Retta bergegas mengambil peralatan lukisnya di bawah ranjang. Kamarnya masih berantakan. Selimut menggulung bak gunung Himalaya. Letak bantal guling yang semula ditempatnya beralih ke lantai. Entah bagaimana posisi tidurnya semalam. Kamar itu lumayan besar dengan modifikasi ruangan bergaya putri kerajaan. Ada kelambu yang mengelilingi ranjangnya. Itu adalah gambaran kala 2 tahun lalu sebelum kedatangan Retta. Apartemen megah yang dulu diidamkan beralih menjadi kamar kumuh. Lantai yang dulu berlandaskan karpet merah berubah warna menjadi kecoklatan. Bekas bungkusan obat yang terkelupas berserakan menjadi pandangan yang biasa di kamar Retta. Bahkan bekas cemilan dua minggu kemarin tak disentuh. Menganggur bersama tumpukan sampah lain. Bau, tidak perlu ditanya. Tempat sampah diujung blok, lebih baik daripada kamarnya. Hidung Retta sudah terbiasa. Jika baunya semakin menyengat, pengharum ruangan dengan harum lavender sudah cukup mengikis ketajaman baunya. Meskipun bersifat sementara. Karena tinggal sendiri, ia enggan beres-beres. Toh tidak ada yang datang, pikirnya.

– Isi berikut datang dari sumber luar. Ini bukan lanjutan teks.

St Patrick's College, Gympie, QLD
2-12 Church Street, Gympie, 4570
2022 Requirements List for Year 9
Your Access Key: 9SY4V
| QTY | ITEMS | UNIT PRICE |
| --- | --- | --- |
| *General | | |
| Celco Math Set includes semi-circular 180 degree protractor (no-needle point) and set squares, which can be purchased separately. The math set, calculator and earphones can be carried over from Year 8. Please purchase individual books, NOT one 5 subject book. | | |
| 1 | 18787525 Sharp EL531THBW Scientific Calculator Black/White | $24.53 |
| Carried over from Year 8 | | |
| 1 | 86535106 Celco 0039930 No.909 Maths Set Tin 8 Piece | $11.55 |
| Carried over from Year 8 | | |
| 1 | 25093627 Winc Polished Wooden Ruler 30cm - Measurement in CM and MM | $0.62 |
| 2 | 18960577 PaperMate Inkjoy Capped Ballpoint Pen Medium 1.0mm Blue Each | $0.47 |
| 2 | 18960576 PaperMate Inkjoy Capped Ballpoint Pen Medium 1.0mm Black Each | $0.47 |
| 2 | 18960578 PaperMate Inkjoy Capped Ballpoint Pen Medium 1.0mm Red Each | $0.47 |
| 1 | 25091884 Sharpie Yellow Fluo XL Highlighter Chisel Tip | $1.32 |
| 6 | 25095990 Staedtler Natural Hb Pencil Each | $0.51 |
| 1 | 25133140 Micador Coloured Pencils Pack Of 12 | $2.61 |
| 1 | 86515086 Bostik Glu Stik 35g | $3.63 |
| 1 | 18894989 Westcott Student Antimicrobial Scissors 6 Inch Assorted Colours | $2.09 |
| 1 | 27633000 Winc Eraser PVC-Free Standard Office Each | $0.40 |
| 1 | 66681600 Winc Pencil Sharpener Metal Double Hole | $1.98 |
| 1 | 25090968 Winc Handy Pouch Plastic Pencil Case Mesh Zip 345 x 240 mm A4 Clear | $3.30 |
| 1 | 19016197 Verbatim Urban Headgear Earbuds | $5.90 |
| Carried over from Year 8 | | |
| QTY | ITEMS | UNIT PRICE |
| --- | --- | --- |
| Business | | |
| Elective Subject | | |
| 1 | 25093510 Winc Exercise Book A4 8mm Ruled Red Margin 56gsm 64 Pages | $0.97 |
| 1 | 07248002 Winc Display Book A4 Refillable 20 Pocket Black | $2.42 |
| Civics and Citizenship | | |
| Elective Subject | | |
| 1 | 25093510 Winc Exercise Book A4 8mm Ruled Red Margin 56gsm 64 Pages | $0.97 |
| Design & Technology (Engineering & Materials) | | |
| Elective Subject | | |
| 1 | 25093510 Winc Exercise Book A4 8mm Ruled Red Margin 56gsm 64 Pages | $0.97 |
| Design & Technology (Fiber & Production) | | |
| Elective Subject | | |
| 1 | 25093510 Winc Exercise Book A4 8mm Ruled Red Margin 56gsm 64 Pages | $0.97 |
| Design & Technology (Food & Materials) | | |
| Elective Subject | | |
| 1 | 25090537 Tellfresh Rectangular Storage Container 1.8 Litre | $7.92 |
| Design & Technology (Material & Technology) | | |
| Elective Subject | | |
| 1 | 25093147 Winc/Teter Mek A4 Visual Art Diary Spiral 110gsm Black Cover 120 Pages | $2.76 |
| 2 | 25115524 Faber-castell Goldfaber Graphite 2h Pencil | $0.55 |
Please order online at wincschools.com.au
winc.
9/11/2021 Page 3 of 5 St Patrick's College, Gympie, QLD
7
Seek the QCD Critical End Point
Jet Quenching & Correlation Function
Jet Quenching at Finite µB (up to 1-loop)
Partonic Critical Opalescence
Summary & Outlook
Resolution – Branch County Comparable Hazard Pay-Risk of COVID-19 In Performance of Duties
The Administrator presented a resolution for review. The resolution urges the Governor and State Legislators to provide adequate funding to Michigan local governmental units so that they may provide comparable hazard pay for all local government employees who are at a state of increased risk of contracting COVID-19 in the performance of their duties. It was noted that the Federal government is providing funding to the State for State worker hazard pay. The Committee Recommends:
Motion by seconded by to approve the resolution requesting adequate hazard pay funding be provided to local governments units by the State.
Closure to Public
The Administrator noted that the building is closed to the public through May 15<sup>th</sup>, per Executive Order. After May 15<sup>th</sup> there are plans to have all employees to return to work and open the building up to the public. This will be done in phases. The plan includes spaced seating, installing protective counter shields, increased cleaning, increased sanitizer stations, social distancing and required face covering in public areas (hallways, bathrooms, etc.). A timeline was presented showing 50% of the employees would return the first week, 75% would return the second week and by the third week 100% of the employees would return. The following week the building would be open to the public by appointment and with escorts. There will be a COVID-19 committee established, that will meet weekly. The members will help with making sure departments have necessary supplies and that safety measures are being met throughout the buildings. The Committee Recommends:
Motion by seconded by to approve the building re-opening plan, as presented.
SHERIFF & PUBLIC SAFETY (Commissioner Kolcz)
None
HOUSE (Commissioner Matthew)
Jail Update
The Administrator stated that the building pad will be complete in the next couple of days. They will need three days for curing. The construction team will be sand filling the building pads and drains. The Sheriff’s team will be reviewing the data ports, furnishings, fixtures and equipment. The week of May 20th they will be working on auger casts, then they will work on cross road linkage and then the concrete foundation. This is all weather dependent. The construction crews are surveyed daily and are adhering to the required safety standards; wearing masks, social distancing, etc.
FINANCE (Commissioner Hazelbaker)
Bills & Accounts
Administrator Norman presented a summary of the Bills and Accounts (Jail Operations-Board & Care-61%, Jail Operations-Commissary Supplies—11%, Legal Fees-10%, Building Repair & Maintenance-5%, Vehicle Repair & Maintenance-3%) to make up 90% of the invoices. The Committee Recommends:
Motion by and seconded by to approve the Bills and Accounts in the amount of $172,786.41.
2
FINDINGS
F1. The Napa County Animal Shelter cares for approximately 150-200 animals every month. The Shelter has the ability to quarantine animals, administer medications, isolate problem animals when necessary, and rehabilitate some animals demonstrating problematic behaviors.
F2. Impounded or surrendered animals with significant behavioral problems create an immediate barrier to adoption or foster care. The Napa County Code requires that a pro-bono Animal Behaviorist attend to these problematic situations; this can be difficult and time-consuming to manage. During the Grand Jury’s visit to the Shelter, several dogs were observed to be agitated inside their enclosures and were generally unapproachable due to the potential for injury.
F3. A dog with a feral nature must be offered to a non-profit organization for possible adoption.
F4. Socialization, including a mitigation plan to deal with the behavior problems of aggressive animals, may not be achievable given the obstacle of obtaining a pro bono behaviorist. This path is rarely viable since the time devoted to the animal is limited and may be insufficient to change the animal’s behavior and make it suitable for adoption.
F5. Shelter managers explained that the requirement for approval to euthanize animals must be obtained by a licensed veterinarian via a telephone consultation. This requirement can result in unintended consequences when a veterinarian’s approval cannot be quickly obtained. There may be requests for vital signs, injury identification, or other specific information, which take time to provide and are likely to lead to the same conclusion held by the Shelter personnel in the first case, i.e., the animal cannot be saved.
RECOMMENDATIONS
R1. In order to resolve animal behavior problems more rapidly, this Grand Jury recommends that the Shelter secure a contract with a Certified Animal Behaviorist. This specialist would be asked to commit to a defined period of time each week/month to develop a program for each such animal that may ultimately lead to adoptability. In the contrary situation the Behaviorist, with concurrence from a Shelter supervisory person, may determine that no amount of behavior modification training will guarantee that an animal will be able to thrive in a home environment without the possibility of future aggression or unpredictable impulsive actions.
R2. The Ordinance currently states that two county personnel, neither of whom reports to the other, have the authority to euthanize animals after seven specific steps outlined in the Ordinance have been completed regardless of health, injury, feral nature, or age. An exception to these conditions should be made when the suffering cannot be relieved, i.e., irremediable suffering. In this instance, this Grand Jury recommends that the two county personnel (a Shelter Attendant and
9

Retta bangkit dari ranjangnya. Tubuhnya seakan terlempar saat kakinya tidak sengaja menginjak selimut di dekatnya. Ubin dingin apartemennya menjadi awal kesialan pagi itu. Mandi secepat kilat dalam beberapa menit sudah menjadi keahliannya sejak lama. Terlebih lagi, ia kerap kali begadang menyelesaikan karya lukisnya untuk pameran kampus. Itupun jarang. Para dosen lebih memilih karya yang dinilai layak. Pameran kampus acap kali digelar lebih bergengsi untuk memulai debut mahasiswanya. Tak khayal, para mahasiwa lain berkompetisi ikut andil di dalamnya. Dan itupun setelah menilik lebih dalam karya para senior.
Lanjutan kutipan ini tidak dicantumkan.